Poucas horas após ter anunciado sua venda para o Grupo Fictor, o Banco Master, do empresário mineiro Daniel Vorcaro, teve sua liquidação extrajudicial decretada pelo Banco Central (BC).
Segundo o Ato do Presidente nº 1.369, com data desta terça-feira (18) a instituição financeira foi liquidada “em razão do comprometimento da situação econômico-financeira da instituição, com deterioração da situação de liquidez, bem como por infringência às normas que disciplinam a atividade bancária e inobservância das determinações do Banco Central do Brasil”. Vorcaro foi preso na noite de segunda-feira (17) no Aeroporto de Guarulhos tentando deixar o país, segundo a Agência Brasil citando fontes da Polícia Federal.

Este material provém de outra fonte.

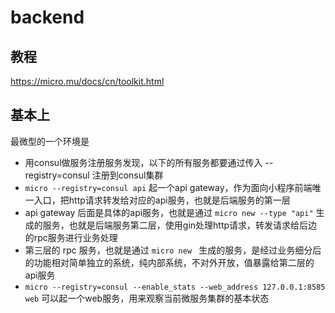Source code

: # backend

## 教程
https://micro.mu/docs/cn/toolkit.html

## 基本上
最微型的一个环境是
- 用consul做服务注册服务发现，以下的所有服务都要通过传入 --registry=consul 注册到consul集群
- `micro --registry=consul api` 起一个api gateway，作为面向小程序前端唯一入口，把http请求转发给对应的api服务，也就是后端服务的第一层
- api gateway 后面是具体的api服务，也就是通过 `micro new --type "api"` 生成的服务，也就是后端服务第二层，使用gin处理http请求，转发请求给后边的rpc服务进行业务处理
- 第三层的 rpc 服务，也就是通过 `micro new ` 生成的服务，是经过业务细分后的功能相对简单独立的系统，纯内部系统，不对外开放，值暴露给第二层的api服务
- `micro --registry=consul --enable_stats --web_address 127.0.0.1:8585 web` 可以起一个web服务，用来观察当前微服务集群的基本状态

A liquidação do Master é o fim de uma trajetória conturbada do banco. Vorcaro lançou o Master em 2016, com a compra de uma participação no banco Máxima, que já tinha problemas. O Master cresceu aceleradamente a partir de 2020 captando recursos de investidores de varejo por meio de Certificados de Depósito Bancário (CDB). O atrativo era a remuneração elevada dos papéis, bastante superior à média do mercado, e que chegava a 140% dos juros de mercado.
O atrativo, declarado insistentemente no material publicitário do banco, era a proteção do investidor pelo Fundo Garantidor de Créditos (FGC), que garante que depósitos de até R$ 250 mil serão pagos em caso de quebra do banco. A captação cresceu tanto que chegou a representar quase metade dos recursos do FGC.
Como o dinheiro do Fundo vem dos bancos, os líderes do sistema financeiro manifestaram reservadamente seu desconforto com a situação. Há pouco mais de um ano começou a pressão para que o Master encontrasse uma solução de mercado. Foram várias tentativas. O BTG Pactual se ofereceu para comprar o banco por R$ 1,00 e assumir a gestão dos passivos. Mais tarde, em março de 2025, o Master tentou vender suas atividades para o BRB, banco estadual do Distrito Federal, em uma operação vetada pelo Banco Central.
E na segunda-feira (17) foi anunciada a venda do banco para o grupo Fictor em associação com investidores dos Emirados Árabes Unidos, que prometeram uma capitalização de R$ 3 bilhões para o banco. No entanto, na manhã seguinte o Master sofreu a intervenção do BC.